Building knowledge and insights using machine learning of scientific articles
Nanomaterials are widely used at LLNL and in industry for many applications from catalysis to optics to additive manufacturing. The combination of nanomaterials’ shape, size, and composition can impart unique optical, electrical, mechanical, or catalytic properties needed for a specific application. However, synthesizing a specific nanomaterial and scaling up its production is often challenging because a small change in the process or the addition of a specific chemical can have a dramatic effect on what is made. These effects are only discovered by time-consuming trial-and-error experimentation and reading of others’ reported experiments in the scientific literature, which together build experts’ intuition.
To help address these challenges, a team of LLNL materials and computer scientists developed machine learning tools that extract and structure information from the text and figures of nanomaterials articles using state-of-the-art natural language processing, image analysis, computer vision, and visualization techniques. These tools have enabled the creation of a personalized knowledge base for nanomaterials synthesis that can be mined to help inform further nanomaterials development. Starting with a corpus of approximately 35k nanomaterials-related articles, the team developed models to classify articles according to the nanomaterial composition and morphology; extract synthesis protocols from within the articles’ text; and extract, normalize, and categorize chemical terms within synthesis protocols.
In addition to processing articles’ text, microscopy images of nanomaterials within the articles are also automatically identified and analyzed to determine the nanomaterials’ morphologies and size distributions. To enable users to easily explore the database, a complementary browser-based visualization tool was also developed that provides flexibility in comparing across subsets of articles of interest.
“These tools and information can be used to identify trends in nanomaterials synthesis, such as the correlation of certain reagents with various nanomaterial morphologies, which is useful in guiding hypotheses and reducing the potential parameter space during experimental design," said Anna Hiszpanski, the lead author of the paper. Their work was recently published in the Journal for Chemical Information and Modeling, an American Chemical Society publication.

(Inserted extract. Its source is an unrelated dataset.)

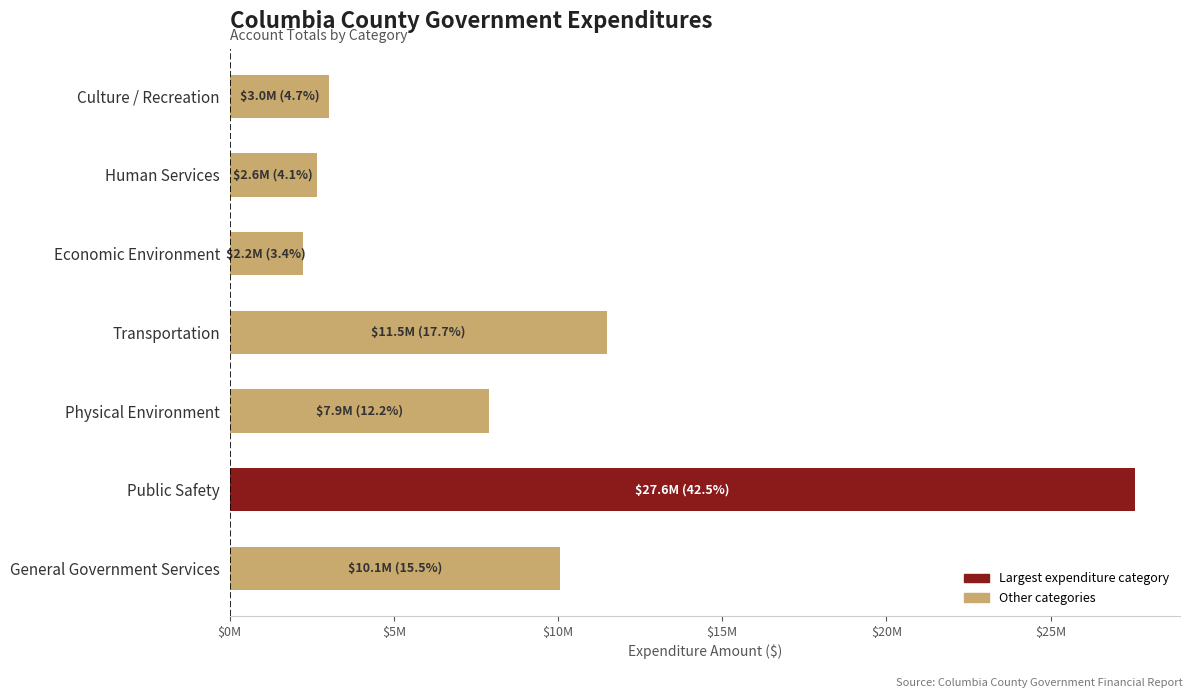

Does the chart contain any negative values?

No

“While the focus of our work was on the synthesis of nanomaterials, the framework in terms of model selection and training methodology can be used for extracting other targeted data of interest from scientific articles in other materials and chemistry subfields and beyond,” said the project's principal investigator Yong Han. The team is currently applying its machine learning tools to SARS-COV-2 and COVID-19 literature to determine if information extracted from that large body of literature can aide in accelerating COVID-19 research.
Co-authors of the work includes Brian Gallagher, Karthik Chellappan, Peggy Li, Shusen Liu, Hyojin Kim, Jinkyu Han, Bhavya Kailkhura, and David J. Buttler. This work was funded by LLNL’s LDRD program.